As often happens, different parts of the Constitution come into play. The Tenth Amendment "reserves" to the states or to the people any powers not specifically granted to the federal government or withheld from the states. Congress was given the authority to regulate commerce "among the several states" in the commerce clause of Article I. To justify the changes it made in the law in 1974 that brought about 11 million state and local government employees under the minimum wage and maximum workweek provisions, Congress had to rely on a concept that the other governments are enterprises engaged in interstate commerce. In 1968 the court went along with the application of this concept to the coverage of workers in state operated hospitals and schools, agreeing that the employees were in the same labor market as those who worked for private hospitals and schools. Whether that 1968 decision (in Maryland vs. Wirtz) is controlling is the main issue in the present case. Last spring, in an opinion written by Justice Thurgood Marshall, the court held (in Fry vs. U.S.) that the 7 per cent limitation on pay raises enforced by the federal Pay Board prevented Ohio from giving state employees a bigger increase. Marshall agreed that Congress may not exercise power "in a fashion that impairs the states' integrity or their ability to function effectively in a federal system," but he said the states are not immune from all federal regulation under the commerce clause. He added that the emergency wage controls would have been ineffective if a sizeable group of employees had been left out. A dissenting opinion by Justice William H. Rehnquist pleaded with his colleagues to reconsider their 1968 precedent.

The first national wage and hours legislation passed in 1938 was intended to promote labor peace by setting minimum standards for working conditions "out of which disputes frequently arise." Lobbying by the public employee unions, which are growing in influence in Washington, produced the 1974 changes in the law. The ranking Democratic and Republican senators on the committee that wrote the bill filed a joint brief with the court. In it they pointed out that more than 16 per cent of the nation's civilian work force is employed either directly by state and local governments or in jobs generated by purchases of goods and services for these governments. "Today's economic realities" required the expansion of the coverage, the senators asserted.

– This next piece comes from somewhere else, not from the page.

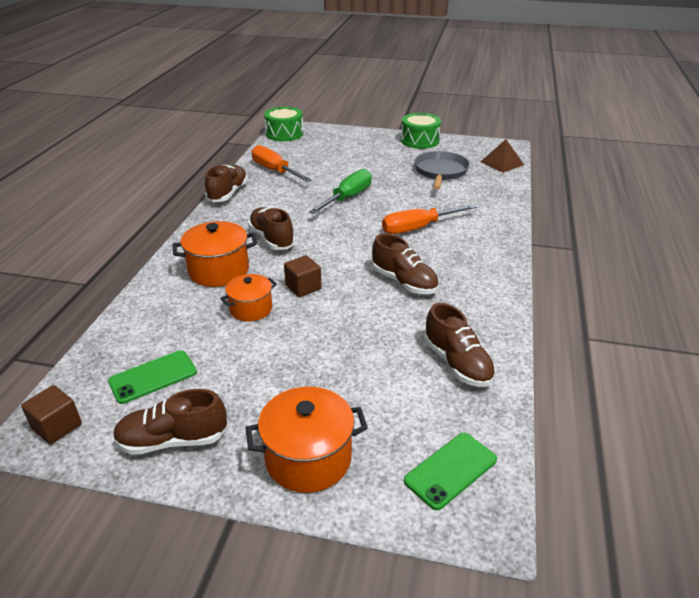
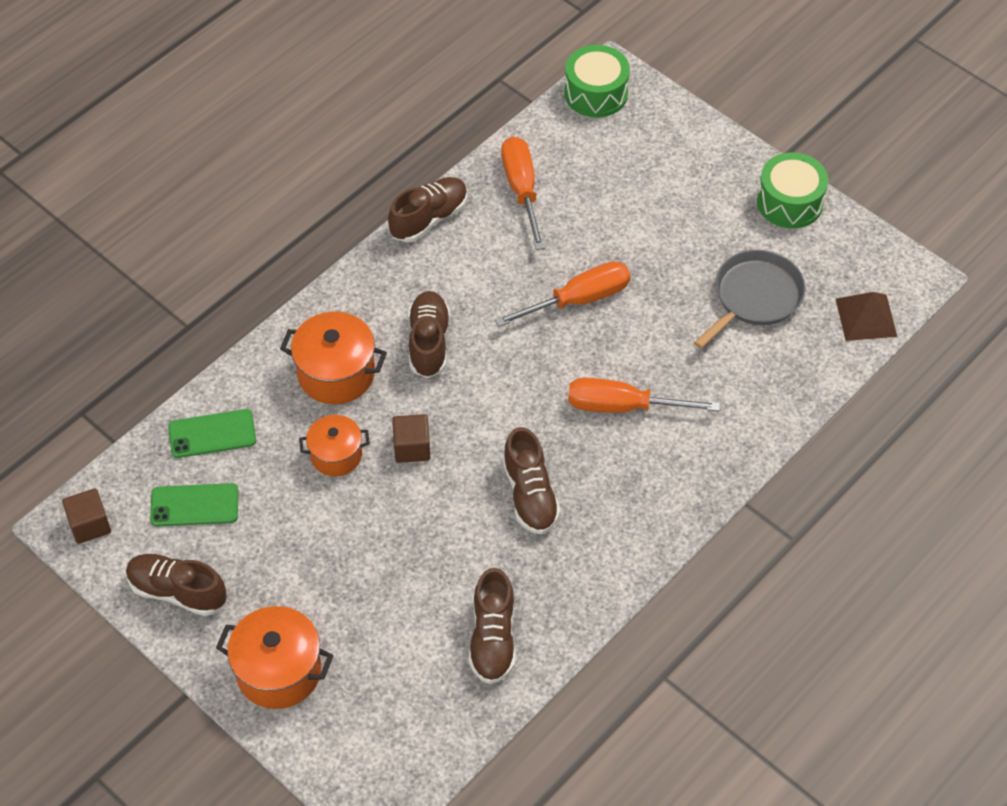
camera: 30 degrees right, 20 degrees up
green screwdriver [309,169,372,214] -> orange screwdriver [495,261,631,327]
green phone [404,433,497,510] -> green phone moved to [168,409,256,458]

The argument on the other side, the one that Rehnquist will be trying to sell to his companions on the court, is that the freedom of state governments to carry out their internal operations free of federal interference is implicit under the Constitution. In considering the structure of federalism, it is wrong to view the states primarily as commercial enterprises, the affected parties argued in their briefs. "No power takeover of this magnitude operating directly on state and local governments" has ever before been attempted by Congress, they contended. Local ballot box control over state and local government expenditures would be lost, it was argued.

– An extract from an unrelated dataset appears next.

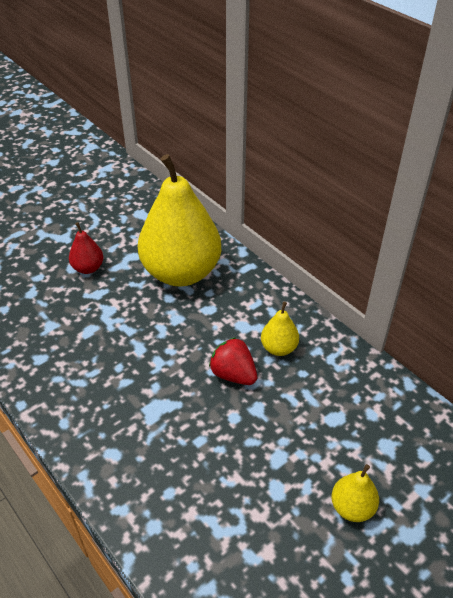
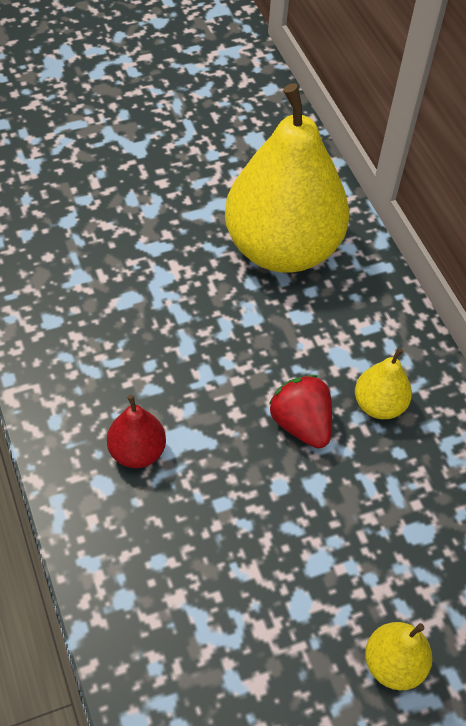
camera: 15 degrees right, 10 degrees up
red pear [69,222,104,274] -> red pear moved to [107,395,166,468]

The most mysterious of all forms of Washington politics is what happens in the privacy of the conference room when the nine justices of the Supreme Court —- politicians who enjoy lifetime security and will never have to face the electorate — arrive at decisions that touch the lives of every American. Postponement of the decision in the states' rights case until the fall term probably meant a tentative vote of 5 to 4 with the ailing Justice William O. Douglas on the prevailing side. He was one of two dissenters from the Wirtz decision in 1968.